(What is expected)
Please transcribe the data that follows exactly, from its first line through the line that contains "maupun malam. Bagiku".
+===+
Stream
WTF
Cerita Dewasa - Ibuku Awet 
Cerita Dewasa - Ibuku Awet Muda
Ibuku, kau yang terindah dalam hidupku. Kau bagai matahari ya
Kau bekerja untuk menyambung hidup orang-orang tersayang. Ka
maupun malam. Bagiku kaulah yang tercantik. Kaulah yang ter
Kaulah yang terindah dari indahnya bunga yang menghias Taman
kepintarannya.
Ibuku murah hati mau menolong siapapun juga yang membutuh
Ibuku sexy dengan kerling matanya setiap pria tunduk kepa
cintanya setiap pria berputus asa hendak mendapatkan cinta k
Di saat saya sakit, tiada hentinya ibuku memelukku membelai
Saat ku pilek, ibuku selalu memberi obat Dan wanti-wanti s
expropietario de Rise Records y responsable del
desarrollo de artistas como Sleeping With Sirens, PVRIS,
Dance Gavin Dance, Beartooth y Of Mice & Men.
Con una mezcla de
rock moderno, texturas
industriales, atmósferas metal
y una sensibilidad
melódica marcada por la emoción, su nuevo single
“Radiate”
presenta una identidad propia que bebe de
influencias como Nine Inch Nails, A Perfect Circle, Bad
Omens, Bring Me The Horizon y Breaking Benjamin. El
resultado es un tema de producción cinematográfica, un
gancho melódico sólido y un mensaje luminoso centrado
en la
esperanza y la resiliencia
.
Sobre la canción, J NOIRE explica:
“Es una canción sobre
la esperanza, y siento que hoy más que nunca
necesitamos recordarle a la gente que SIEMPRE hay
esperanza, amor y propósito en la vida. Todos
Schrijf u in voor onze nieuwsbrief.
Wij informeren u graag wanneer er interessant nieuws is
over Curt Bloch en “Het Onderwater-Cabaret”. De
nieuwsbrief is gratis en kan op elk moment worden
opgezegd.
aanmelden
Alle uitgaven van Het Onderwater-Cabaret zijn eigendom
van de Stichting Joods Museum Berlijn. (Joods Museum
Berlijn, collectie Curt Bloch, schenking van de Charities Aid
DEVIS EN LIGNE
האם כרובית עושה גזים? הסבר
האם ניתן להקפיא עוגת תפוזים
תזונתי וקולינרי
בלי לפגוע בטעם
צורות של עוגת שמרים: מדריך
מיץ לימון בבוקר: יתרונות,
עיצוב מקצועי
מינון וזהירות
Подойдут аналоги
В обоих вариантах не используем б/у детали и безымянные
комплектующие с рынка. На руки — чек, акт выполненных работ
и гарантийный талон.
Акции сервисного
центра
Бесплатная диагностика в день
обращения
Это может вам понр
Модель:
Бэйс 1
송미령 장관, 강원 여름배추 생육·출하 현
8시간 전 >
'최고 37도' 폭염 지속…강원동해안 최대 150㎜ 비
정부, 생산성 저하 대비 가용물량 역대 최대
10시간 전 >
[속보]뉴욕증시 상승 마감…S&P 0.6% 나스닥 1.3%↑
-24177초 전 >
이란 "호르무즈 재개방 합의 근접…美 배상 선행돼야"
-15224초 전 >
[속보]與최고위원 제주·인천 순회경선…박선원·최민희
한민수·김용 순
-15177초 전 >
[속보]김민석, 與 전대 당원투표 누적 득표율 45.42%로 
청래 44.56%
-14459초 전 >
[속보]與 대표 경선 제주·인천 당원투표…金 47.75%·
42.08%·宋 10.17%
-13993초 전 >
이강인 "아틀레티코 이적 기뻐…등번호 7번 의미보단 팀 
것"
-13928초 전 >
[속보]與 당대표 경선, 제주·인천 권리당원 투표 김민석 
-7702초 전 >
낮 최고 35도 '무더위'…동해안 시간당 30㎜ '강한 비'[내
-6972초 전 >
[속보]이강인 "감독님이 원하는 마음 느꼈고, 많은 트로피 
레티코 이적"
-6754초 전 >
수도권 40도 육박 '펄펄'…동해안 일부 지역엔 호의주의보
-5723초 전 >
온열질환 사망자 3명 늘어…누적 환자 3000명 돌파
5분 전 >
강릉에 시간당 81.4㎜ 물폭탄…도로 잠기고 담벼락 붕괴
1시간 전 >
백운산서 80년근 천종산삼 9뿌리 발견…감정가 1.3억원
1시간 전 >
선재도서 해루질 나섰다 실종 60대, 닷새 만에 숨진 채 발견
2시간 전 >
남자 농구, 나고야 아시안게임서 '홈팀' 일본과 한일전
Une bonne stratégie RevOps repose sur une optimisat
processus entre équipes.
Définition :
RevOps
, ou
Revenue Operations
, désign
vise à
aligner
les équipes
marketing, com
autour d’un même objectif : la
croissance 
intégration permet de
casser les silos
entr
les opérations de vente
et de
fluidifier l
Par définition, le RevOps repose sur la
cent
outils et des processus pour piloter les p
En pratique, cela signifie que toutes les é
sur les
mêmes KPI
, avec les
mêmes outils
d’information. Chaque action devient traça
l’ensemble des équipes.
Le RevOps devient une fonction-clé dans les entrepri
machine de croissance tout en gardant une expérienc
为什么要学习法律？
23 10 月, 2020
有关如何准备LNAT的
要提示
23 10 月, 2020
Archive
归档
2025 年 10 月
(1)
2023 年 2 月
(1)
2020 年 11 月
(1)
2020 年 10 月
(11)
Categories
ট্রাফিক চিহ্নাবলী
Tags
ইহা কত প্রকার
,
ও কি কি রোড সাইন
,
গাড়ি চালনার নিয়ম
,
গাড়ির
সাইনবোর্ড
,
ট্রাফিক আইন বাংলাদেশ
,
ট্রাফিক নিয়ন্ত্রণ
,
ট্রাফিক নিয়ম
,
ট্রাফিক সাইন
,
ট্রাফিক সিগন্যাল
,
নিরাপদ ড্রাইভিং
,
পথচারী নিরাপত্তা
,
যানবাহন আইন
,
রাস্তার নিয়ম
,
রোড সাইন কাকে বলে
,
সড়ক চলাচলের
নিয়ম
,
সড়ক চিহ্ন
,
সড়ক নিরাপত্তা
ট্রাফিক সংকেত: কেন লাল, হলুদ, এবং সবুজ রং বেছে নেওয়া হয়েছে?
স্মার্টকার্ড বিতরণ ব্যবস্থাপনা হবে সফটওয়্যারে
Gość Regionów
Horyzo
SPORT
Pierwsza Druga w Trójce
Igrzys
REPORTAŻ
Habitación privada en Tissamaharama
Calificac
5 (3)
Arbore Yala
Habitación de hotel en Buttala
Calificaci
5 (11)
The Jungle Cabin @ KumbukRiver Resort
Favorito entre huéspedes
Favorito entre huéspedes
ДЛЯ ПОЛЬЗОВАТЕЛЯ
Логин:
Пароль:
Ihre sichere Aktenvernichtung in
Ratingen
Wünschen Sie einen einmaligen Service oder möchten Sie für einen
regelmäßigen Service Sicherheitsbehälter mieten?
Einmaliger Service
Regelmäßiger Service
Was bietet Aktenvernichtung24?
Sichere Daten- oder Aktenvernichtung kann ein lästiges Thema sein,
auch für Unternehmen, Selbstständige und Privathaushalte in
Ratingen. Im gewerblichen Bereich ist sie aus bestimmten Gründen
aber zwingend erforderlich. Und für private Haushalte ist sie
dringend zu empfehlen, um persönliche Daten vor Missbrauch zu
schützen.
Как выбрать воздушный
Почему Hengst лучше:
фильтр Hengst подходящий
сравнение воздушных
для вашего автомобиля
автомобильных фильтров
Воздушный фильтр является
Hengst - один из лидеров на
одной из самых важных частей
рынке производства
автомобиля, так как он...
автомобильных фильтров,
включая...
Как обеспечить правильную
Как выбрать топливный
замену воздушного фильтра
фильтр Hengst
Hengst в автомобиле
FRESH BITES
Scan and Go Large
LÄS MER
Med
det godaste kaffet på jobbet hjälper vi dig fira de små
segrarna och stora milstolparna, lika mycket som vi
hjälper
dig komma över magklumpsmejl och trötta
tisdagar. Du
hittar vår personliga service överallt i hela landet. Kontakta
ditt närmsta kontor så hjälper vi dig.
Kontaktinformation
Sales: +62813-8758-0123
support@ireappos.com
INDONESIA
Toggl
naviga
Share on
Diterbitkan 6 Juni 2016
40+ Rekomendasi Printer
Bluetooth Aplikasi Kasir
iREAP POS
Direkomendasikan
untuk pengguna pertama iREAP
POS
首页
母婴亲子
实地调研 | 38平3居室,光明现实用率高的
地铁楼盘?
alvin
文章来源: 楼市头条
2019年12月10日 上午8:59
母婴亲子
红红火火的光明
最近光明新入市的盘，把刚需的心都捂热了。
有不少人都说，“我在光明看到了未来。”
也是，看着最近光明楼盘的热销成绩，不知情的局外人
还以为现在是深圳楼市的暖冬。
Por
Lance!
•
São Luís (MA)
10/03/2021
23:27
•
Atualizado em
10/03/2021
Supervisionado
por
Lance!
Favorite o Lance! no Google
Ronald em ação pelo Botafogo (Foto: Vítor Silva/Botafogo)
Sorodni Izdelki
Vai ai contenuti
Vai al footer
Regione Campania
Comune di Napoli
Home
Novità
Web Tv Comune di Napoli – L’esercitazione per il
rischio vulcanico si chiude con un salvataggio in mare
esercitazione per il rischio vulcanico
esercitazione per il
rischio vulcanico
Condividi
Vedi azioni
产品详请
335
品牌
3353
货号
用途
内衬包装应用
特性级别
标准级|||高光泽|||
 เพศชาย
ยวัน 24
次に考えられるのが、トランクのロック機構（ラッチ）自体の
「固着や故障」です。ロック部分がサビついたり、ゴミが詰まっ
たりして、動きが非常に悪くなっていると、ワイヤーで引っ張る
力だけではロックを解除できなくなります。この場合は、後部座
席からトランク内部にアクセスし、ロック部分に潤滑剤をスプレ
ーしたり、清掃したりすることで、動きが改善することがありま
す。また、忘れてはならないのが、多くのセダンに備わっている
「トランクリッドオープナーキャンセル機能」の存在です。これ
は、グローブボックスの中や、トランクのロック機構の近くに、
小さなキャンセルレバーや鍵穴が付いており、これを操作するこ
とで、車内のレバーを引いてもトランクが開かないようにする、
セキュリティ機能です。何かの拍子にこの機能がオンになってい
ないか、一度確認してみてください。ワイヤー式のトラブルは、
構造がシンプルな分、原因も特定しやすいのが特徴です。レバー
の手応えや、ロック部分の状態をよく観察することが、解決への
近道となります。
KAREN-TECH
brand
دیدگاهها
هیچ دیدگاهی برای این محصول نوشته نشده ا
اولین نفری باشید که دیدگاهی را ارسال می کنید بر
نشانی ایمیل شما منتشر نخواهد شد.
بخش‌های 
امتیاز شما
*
+===+
(Expected output)
Stream
WTF
Cerita Dewasa - Ibuku Awet 
Cerita Dewasa - Ibuku Awet Muda
Ibuku, kau yang terindah dalam hidupku. Kau bagai matahari ya
Kau bekerja untuk menyambung hidup orang-orang tersayang. Ka
maupun malam. Bagiku kaulah yang tercantik. Kaulah yang ter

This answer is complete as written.